Swantje Glock

Swantje Glock mit Unterlagen umringt von einer Gruppe Menschen

“Mit ein bisschen Fantasie kann man in Berlin noch heute in jedes Jahrhundert eintauchen: in das Leben in der preußischen Zeit, der Weimarer Republik, der geteilten Stadt nach dem Zweiten Weltkrieg, … “

Swantje Glock

Der Weg zur Stadtführerin

Begonnen hat das Interesse an Architektur und Stadtgestaltung schon in ihrer Kindheit. Swantje Glock, in den 70er Jahren im noch eigenständigen Stadtbezirk Prenzlauer Berg aufgewachsen, konnte sich dem Eindruck der alten Hausfassaden aus der Gründer- und Jahrhundertwendezeit kaum entziehen. So viele verwitterte, hübsche und verschlungene Ornamente und Figuren waren da zu entdecken, Schilder und Aufschriften, die auf weit zurückliegende Zeiten wiesen, mit Kriegsspuren überzogen. Was später gern als „morbider Charme“ der alten Häuser bezeichnet wurde, war für Swantje Glock eher ein rätselhaftes Bild, welches es zu entschlüsseln galt.

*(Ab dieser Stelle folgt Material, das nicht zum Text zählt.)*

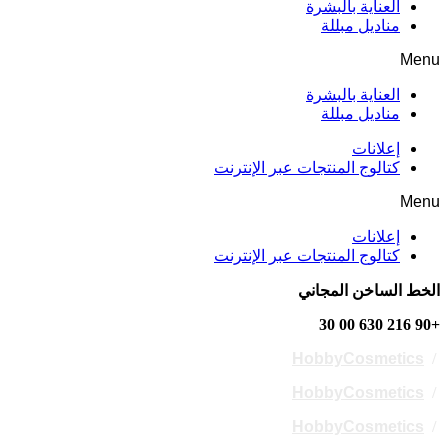
العناية بالبشرة
مناديل مبللة
Menu
العناية بالبشرة
مناديل مبللة
إعلانات
كتالوج المنتجات عبر الإنترنت
Menu
إعلانات
كتالوج المنتجات عبر الإنترنت
الخط الساخن المجاني
+90 216 630 00 30
HobbyCosmetics
/
HobbyCosmetics
/
HobbyCosmetics
/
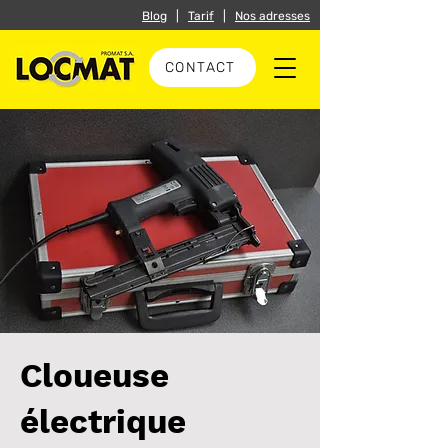
Blog
|
Tarif
|
Nos adresses
CONTACT
Cloueuse
électrique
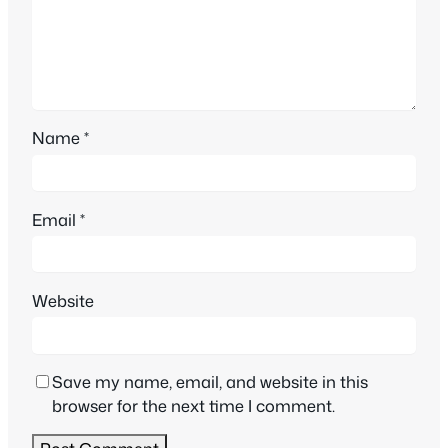
Name
*
Email
*
Website
Save my name, email, and website in this
browser for the next time I comment.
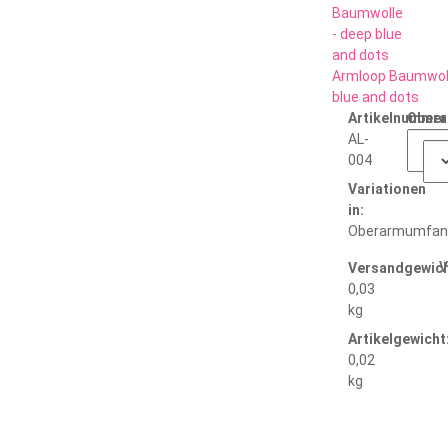
Armloop Baumwoll
blue and dots
Artikelnummer
Ober
AL-
004
Variationen
in:
Oberarmumfan
V
Versandgewich
0,03
kg
Artikelgewicht
0,02
kg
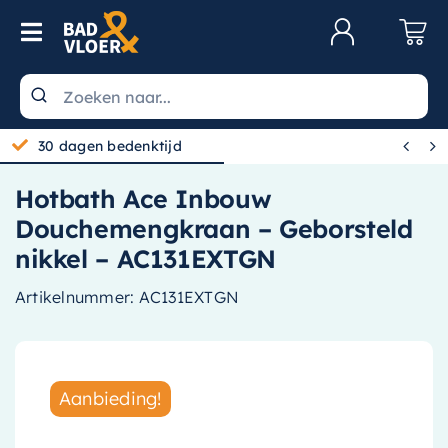
Skip to content
Toggle Navigation
Klantenservice
Wastafels


30 dagen bedenktijd
Toiletten
Hotbath Ace Inbouw
Spiegels
Douchemengkraan – Geborsteld
Kranen
nikkel – AC131EXTGN
Douche
Artikelnummer:
AC131EXTGN
Badkamermeubels
Baden
Aanbieding!
Radiatoren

Das Interesse für die Stadtgeschichte, bedeutende Kunstschätze, Museen und herausragende Architektur wurde durch die Eltern geweckt. Deren Faszination für die Berliner Kunst- und Kulturgeschichte haben sie als Stadtführer ihrer Tochter vorgelebt. Und so hat Swantje Glock zwischen Abitur und Studienbeginn im Sommer 1990 den Ausbildungskurs zur Stadtbilderklärerin absolviert. Dieser sollte der allerletzte überhaupt sein, der vom Magistrat der Stadt Berlin (Ost) durchgeführt wurde, denn kurz darauf war die DDR selbst Geschichte.

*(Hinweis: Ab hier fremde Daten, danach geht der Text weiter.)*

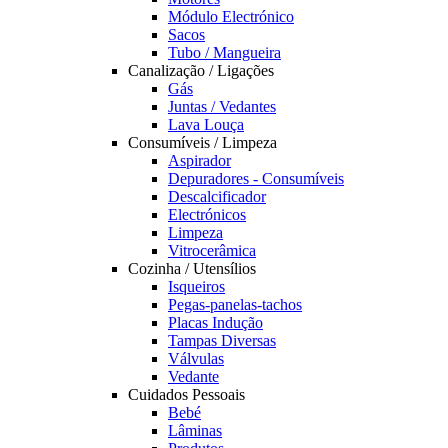
Módulo Electrónico
Sacos
Tubo / Mangueira
Canalização / Ligações
Gás
Juntas / Vedantes
Lava Louça
Consumíveis / Limpeza
Aspirador
Depuradores - Consumíveis
Descalcificador
Electrónicos
Limpeza
Vitrocerâmica
Cozinha / Utensílios
Isqueiros
Pegas-panelas-tachos
Placas Indução
Tampas Diversas
Válvulas
Vedante
Cuidados Pessoais
Bebé
Lâminas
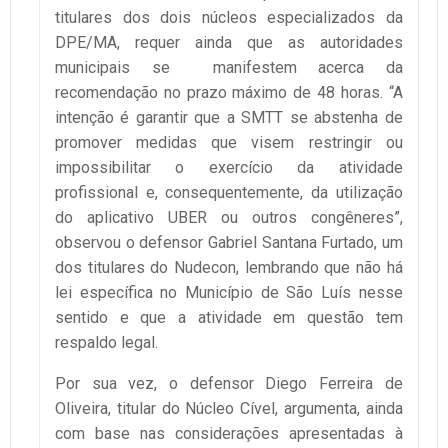
titulares dos dois núcleos especializados da
DPE/MA, requer ainda que as autoridades
municipais se manifestem acerca da
recomendação no prazo máximo de 48 horas. “A
intenção é garantir que a SMTT se abstenha de
promover medidas que visem restringir ou
impossibilitar o exercício da atividade
profissional e, consequentemente, da utilização
do aplicativo UBER ou outros congêneres”,
observou o defensor Gabriel Santana Furtado, um
dos titulares do Nudecon, lembrando que não há
lei específica no Município de São Luís nesse
sentido e que a atividade em questão tem
respaldo legal.
Por sua vez, o defensor Diego Ferreira de
Oliveira, titular do Núcleo Cível, argumenta, ainda
com base nas considerações apresentadas à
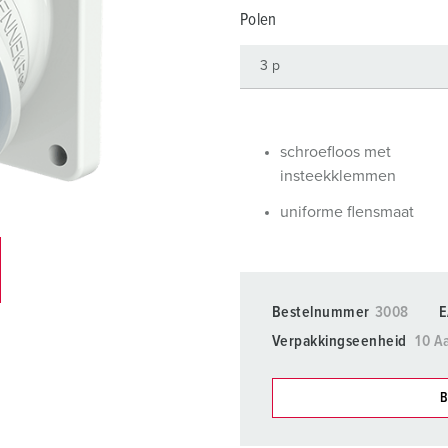
SCHUKO® en contactmateriaal met beschermingscontact
B
Polen
Data-/netwerktechniek
V
Producten met uitgebreide uitvoeringen en aanvullende prod
C
Overige producten en toebehoren
T
schroefloos met
insteekklemmen
E
uniforme flensmaat
Bestelnummer
3008
E
Verpakkingseenheid
10 A
B
Onze producten kunt u in h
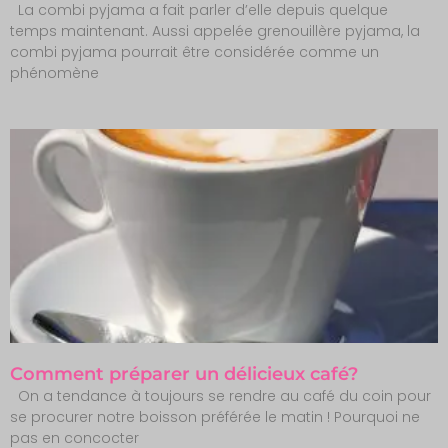
La combi pyjama a fait parler d’elle depuis quelque
temps maintenant. Aussi appelée grenouillère pyjama, la
combi pyjama pourrait être considérée comme un
phénomène
Comment préparer un délicieux café?
On a tendance à toujours se rendre au café du coin pour
se procurer notre boisson préférée le matin ! Pourquoi ne
pas en concocter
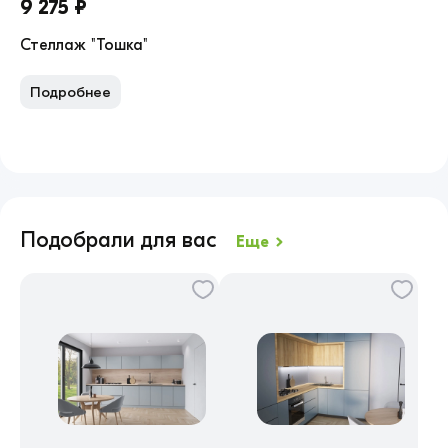
9 275 ₽
14
Стеллаж "Тошка"
Ст
Подробнее
П
Подобрали для вас
Еще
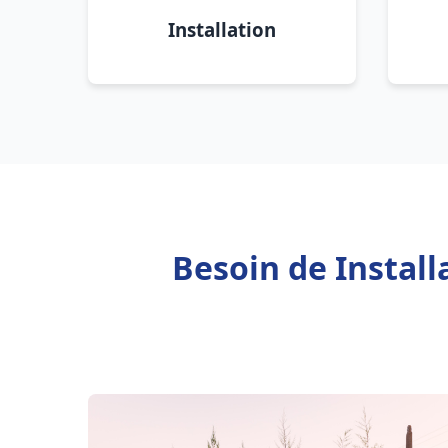
Installation
Besoin de Instal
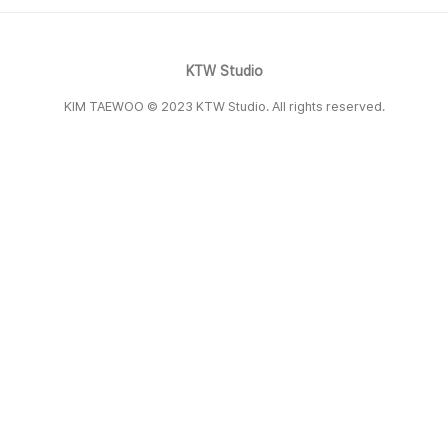
다행이 블라디보스톡 내 다른 가게에서 일하고 있
어 수소문하여 다시 만나게 되었고(나를 기억하지
는 못하더라...) 마침 네그로니 칵테일 대회에 제출
할 새로운 네그로니를 만들고..
KTW Studio
KIM TAEWOO © 2023 KTW Studio. All rights reserved.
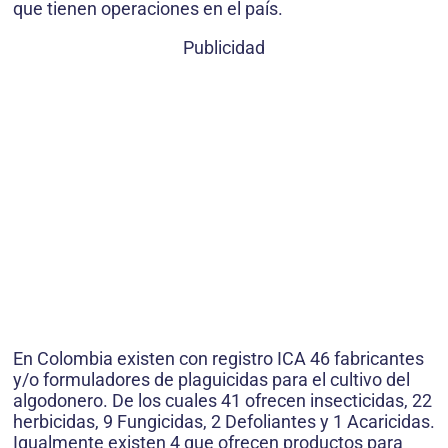
que tienen operaciones en el país.
Publicidad
En Colombia existen con registro ICA 46 fabricantes
y/o formuladores de plaguicidas para el cultivo del
algodonero. De los cuales 41 ofrecen insecticidas, 22
herbicidas, 9 Fungicidas, 2 Defoliantes y 1 Acaricidas.
Igualmente existen 4 que ofrecen productos para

Mit nur 19 Jahren begann Swantje Glock Einheimischen und Gästen die Stadt zu zeigen. Zunächst touristisch per Bus, später auf Kiezspaziergängen und thematischen Rundgängen. Das Studium an der Humboldt-Universität und der Universidad de Complutense in Madrid wurde später durch die Fächer Politik und Soziologie ergänzt, letzteres mit dem Schwerpunkt Stadtsoziologie.

Der Blick auf die Stadt, als sich wandelnder Stadtorganismus, ist für Swantje Glock die Sicht auf einen Lebensraum, den es immer wieder neu zu verstehen gilt. „Bei genauerem Hinsehen spiegeln Mikrobereiche, wie die Wohnstadt Carl Legien, die letzten Jahrhunderte wider und geben uns über früheres Leben Auskunft. Mit ein bisschen Fantasie kann man in Berlin noch heute in jedes Jahrhundert eintauchen: in das Leben in der preußischen Zeit, der Weimarer Republik, der geteilten Stadt nach dem Zweiten Weltkrieg, und man versteht die tiefgreifenden Veränderungen seit der Wiedervereinigung.“ erklärt sie begeistert.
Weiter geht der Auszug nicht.